I Guess This is Growing Up?

Here it is, early July, and I am still learning about myself.

To catch you up on things, I changed jobs in the spring and absolutely feel at home. I went back to the Learning & Development business and haven’t felt better about what I was meant to be doing for full time work in years. Remember, I walked away from training years ago to pursue this crazy thing called content. I have no regrets. I’ve learned so much in the past few years and have been steadily working on being better at digital marketing. It’s all about baby steps and being consistent, which also feels weird to say, because I haven’t written anything since the last blog post.

I made the choice for myself to quit vaping, but will always support it for anyone trying to quit smoking and failing themselves. It was the only thing that helped me and now six years later, I’m done. I feel positive about it. I still am here surrounded by the love of the vaping community and sending it right back to you. It’s just the personal choice I made for myself when I quit smoking, that’s all. No hard feelings and no goodbyes. Ya’ll can’t get rid of me that easily.

So, here I am. Being all independent and shit. I drive myself to work everyday.
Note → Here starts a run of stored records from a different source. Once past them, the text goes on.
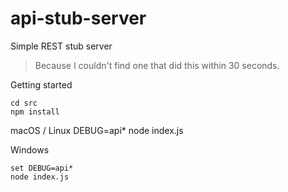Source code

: # api-stub-server
Simple REST stub server

>Because I couldn't find one that did this within 30 seconds.

Getting started

    cd src
    npm install

macOS / Linux
    DEBUG=api* node index.js

Windows

    set DEBUG=api*
    node index.js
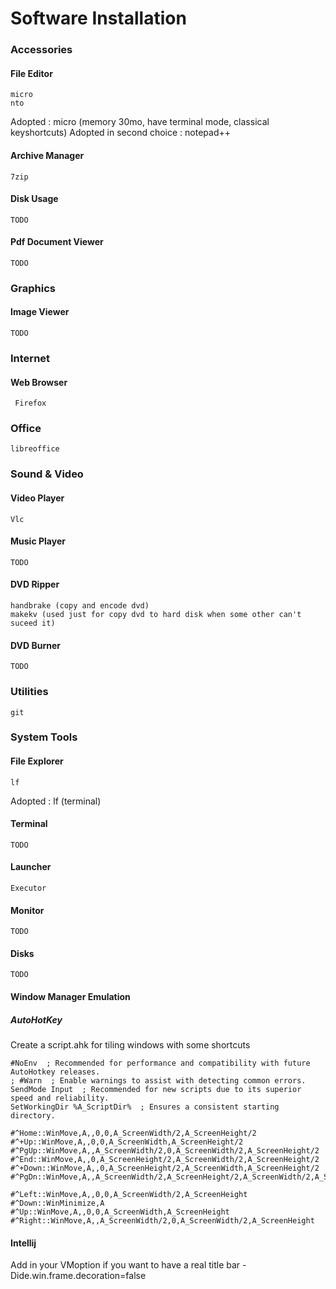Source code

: # Software Installation

### Accessories
#### File Editor
    micro
    nto
Adopted : micro (memory 30mo, have terminal mode, classical keyshortcuts)
Adopted in second choice : notepad++

#### Archive Manager
    7zip
    
#### Disk Usage
    TODO
    
#### Pdf Document Viewer
    TODO
    
### Graphics  

#### Image Viewer
    TODO
    
### Internet

#### Web Browser
     Firefox

### Office
    libreoffice

### Sound & Video
#### Video Player
    Vlc

#### Music Player
    TODO

#### DVD Ripper
    handbrake (copy and encode dvd)
    makekv (used just for copy dvd to hard disk when some other can't suceed it)

#### DVD Burner
    TODO
    
### Utilities   
    git

### System Tools

#### File Explorer
    lf


Adopted : lf (terminal)

#### Terminal
    TODO

#### Launcher
    Executor

#### Monitor
    TODO

#### Disks
    TODO
    
#### Window Manager Emulation    
        
##### AutoHotKey

Create a script.ahk for tiling windows with some shortcuts

    #NoEnv  ; Recommended for performance and compatibility with future AutoHotkey releases.
    ; #Warn  ; Enable warnings to assist with detecting common errors.
    SendMode Input  ; Recommended for new scripts due to its superior speed and reliability.
    SetWorkingDir %A_ScriptDir%  ; Ensures a consistent starting directory.
    
    #^Home::WinMove,A,,0,0,A_ScreenWidth/2,A_ScreenHeight/2
    #^+Up::WinMove,A,,0,0,A_ScreenWidth,A_ScreenHeight/2
    #^PgUp::WinMove,A,,A_ScreenWidth/2,0,A_ScreenWidth/2,A_ScreenHeight/2
    #^End::WinMove,A,,0,A_ScreenHeight/2,A_ScreenWidth/2,A_ScreenHeight/2
    #^+Down::WinMove,A,,0,A_ScreenHeight/2,A_ScreenWidth,A_ScreenHeight/2
    #^PgDn::WinMove,A,,A_ScreenWidth/2,A_ScreenHeight/2,A_ScreenWidth/2,A_ScreenHeight/2

    #^Left::WinMove,A,,0,0,A_ScreenWidth/2,A_ScreenHeight
    #^Down::WinMinimize,A
    #^Up::WinMove,A,,0,0,A_ScreenWidth,A_ScreenHeight
    #^Right::WinMove,A,,A_ScreenWidth/2,0,A_ScreenWidth/2,A_ScreenHeight

 
#### Intellij
Add in your VMoption if you want to have a real title bar
-Dide.win.frame.decoration=false
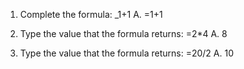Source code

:1. Complete the formula: _1+1
A.   =1+1

2. Type the value that the formula returns: =2*4
A.    8

3. Type the value that the formula returns: =20/2
A.    10
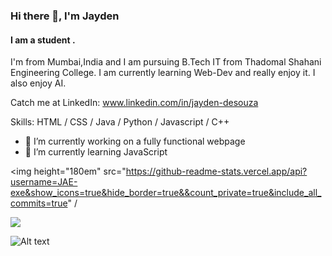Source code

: ### Hi there 👋, I'm Jayden
#### I am a student .
I'm from Mumbai,India and I am pursuing B.Tech IT from Thadomal Shahani Engineering College. I am currently learning Web-Dev and really enjoy it. I also enjoy AI. 

Catch me at LinkedIn: www.linkedin.com/in/jayden-desouza



Skills: HTML / CSS / Java / Python / Javascript / C++

- 🔭 I’m currently working on a fully functional webpage 
- 🌱 I’m currently learning JavaScript 

<img height="180em" src="https://github-readme-stats.vercel.app/api?username=JAE-exe&show_icons=true&hide_border=true&&count_private=true&include_all_commits=true" /

![](https://komarev.com/ghpvc/?username=JAE-exe&color=brightgreen)

![Alt text](https://spotify-recently-played-readme.vercel.app/api?user=xinfoptsszxnzsklb3u339akb)
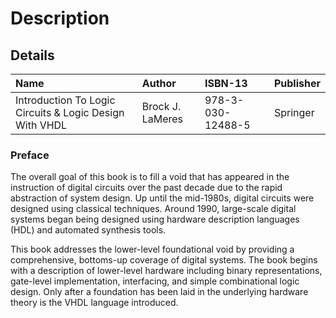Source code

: # Description

## Details

| Name                                                    | Author           | ISBN-13           | Publisher |
| :------------------------------------------------------ | :--------------- | :---------------- | :-------- |
| Introduction To Logic Circuits & Logic Design With VHDL | Brock J. LaMeres | 978-3-030-12488-5 | Springer  |

### Preface

The overall goal of this book is to fill a void that has appeared in the instruction of digital circuits over the past decade due to the rapid abstraction of system design. Up until the mid-1980s, digital circuits were designed using classical techniques. Around 1990, large-scale digital systems began being designed using hardware description languages (HDL) and automated synthesis tools.

This book addresses the lower-level foundational void by providing a comprehensive, bottoms-up coverage of digital systems. The book begins with a description of lower-level hardware including binary representations, gate-level implementation, interfacing, and simple combinational logic design. Only after a foundation has been laid in the underlying hardware theory is the VHDL language introduced.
I finally feel like I’ve rid myself of my panic attacks while driving. I’m living at a much slower and simpler pace these days and I didn’t realize that this is what I truly needed. I don’t feel so wound up all the time and am way more relaxed, but still find myself being awkward sometimes. I guess this is growing up?
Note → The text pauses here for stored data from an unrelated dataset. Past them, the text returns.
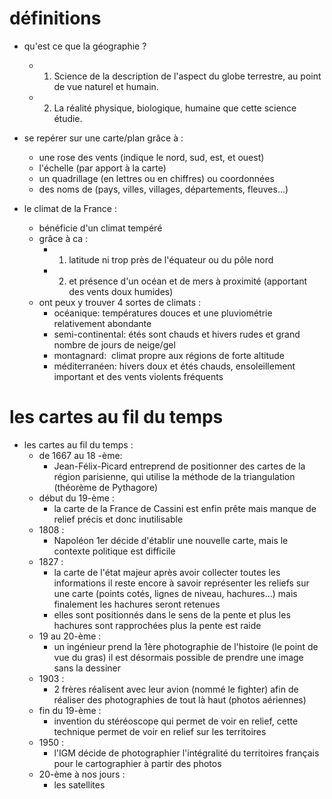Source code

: # définitions

- qu'est ce que la géographie ?
	- 1)  Science de la description de l'aspect du globe terrestre, au point de vue naturel et humain.
	- 2)  La réalité physique, biologique, humaine que cette science étudie.

- se repérer sur une carte/plan grâce à :
	- une rose des vents (indique le nord, sud, est, et ouest)
	- l'échelle (par apport à la carte)
	- un quadrillage (en lettres ou en chiffres) ou coordonnées
	- des noms de (pays, villes, villages, départements, fleuves…)

- le climat de la France :
	- bénéficie d'un climat tempéré 
	- grâce à ca :
		- 1)  latitude ni trop près de l'équateur ou du pôle nord 
		- 2)  et présence d'un océan et de mers à proximité (apportant des vents doux humides)
	- ont peux y trouver 4 sortes de climats :
		- océanique: températures douces et une pluviométrie relativement abondante
		- semi-continental: étés sont chauds et hivers rudes et grand nombre de jours de neige/gel
		- montagnard:  climat propre aux régions de forte altitude
		- méditerranéen: hivers doux et étés chauds, ensoleillement important et des vents violents fréquents

#  les cartes au fil du temps

- les cartes au fil du temps :
	- de 1667 au 18 -ème:
		- Jean-Félix-Picard entreprend de positionner des cartes de la région parisienne, qui utilise la méthode de la triangulation (théorème de Pythagore)
	- début du 19-ème :
		- la carte de la France de Cassini est enfin prête mais manque de relief précis et donc inutilisable 
	- 1808 :
		- Napoléon 1er décide d'établir une nouvelle carte, mais le contexte politique est difficile
	- 1827 :
		- la carte de l'état majeur après avoir collecter toutes les informations il reste encore à savoir représenter les reliefs sur une carte (points cotés, lignes de niveau, hachures…) mais finalement les hachures seront retenues 
		- elles sont positionnés dans le sens de la pente et plus les hachures sont rapprochées plus la pente est raide
	- 19 au 20-ème :
		- un ingénieur prend la 1ère photographie de l'histoire (le point de vue du gras) il est désormais possible de prendre une image sans la dessiner 
	- 1903 :
		- 2 frères réalisent avec leur avion (nommé le fighter) afin de réaliser des photographies de tout là haut (photos aériennes)
	- fin du 19-ème :
		- invention du stéréoscope qui permet de voir en relief, cette technique permet de voir en relief sur les territoires
	- 1950 :
		- l'IGM décide de photographier l'intégralité du territoires français pour le cartographier à partir des photos 
	- 20-ème à nos jours :
		- les satellites




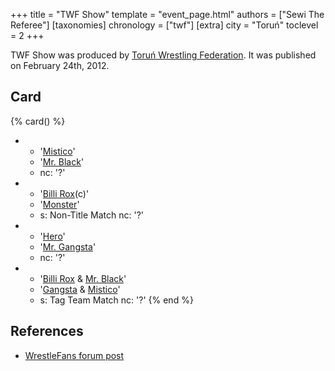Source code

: +++
title = "TWF Show"
template = "event_page.html"
authors = ["Sewi The Referee"]
[taxonomies]
chronology = ["twf"]
[extra]
city = "Toruń"
toclevel = 2
+++

TWF Show was produced by [Toruń Wrestling Federation](@/o/twf.md). It was published on February 24th, 2012.

## Card

{% card() %}
- - '[Mistico](@/w/mistico.md)'
  - '[Mr. Black](@/w/mr-black.md)'
  - nc: '?'
- - '[Billi Rox](@/w/corin-mear.md)(c)'
  - '[Monster](@/w/chris-hunter.md)'
  - s: Non-Title Match
    nc: '?'
- - '[Hero](@/w/pj-blake.md)'
  - '[Mr. Gangsta](@/w/jay-revolt.md)'
  - nc: '?'
- - '[Billi Rox](@/w/corin-mear.md) & [Mr. Black](@/w/mr-black.md)'
  - '[Gangsta](@/w/jay-revolt.md) & [Mistico](@/w/mistico.md)'
  - s: Tag Team Match
    nc: '?'
{% end %}

## References

* [WrestleFans forum post](https://wrestlefans.pl/forum/viewtopic.php?f=59&t=28157)

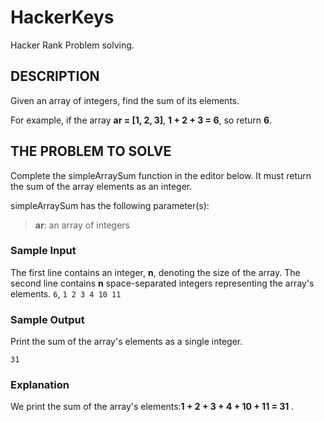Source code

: # HackerKeys

Hacker Rank Problem solving.

## DESCRIPTION

Given an array of integers, find the sum of its elements.

For example, if the array **ar = [1, 2, 3]**, **1 + 2 + 3 = 6**, so return **6**.

## THE PROBLEM TO SOLVE

Complete the simpleArraySum function in the editor below. It must return the sum of the array elements as an integer.

simpleArraySum has the following parameter(s):

> **ar**: an array of integers

### Sample Input

The first line contains an integer, **n**, denoting the size of the array.
The second line contains **n** space-separated integers representing the array's elements.
`6`,
`1 2 3 4 10 11`

### Sample Output

Print the sum of the array's elements as a single integer.

`31`

### Explanation

We print the sum of the array's elements:**1 + 2 + 3 + 4 + 10 + 11 = 31** .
I’ve also picked up another thing that I found I’m really enjoying. Affiliate marketing. I have this whole page dedicated to brands I’m working with and things I love, so please check them out. A lot of these are small women owned businesses who need our support more than ever right now.

I’m falling back in love with the small things in life that bring me the most joy - vintage things, tea, coffee, smiling, being happy, being calm, inspiring others. being funny, art deco everything and just being an all around kind human. I implore you to truly find your own way in life and do what truly makes you happy. Like my husband always says, “We’re here for a good time, but not a long time.”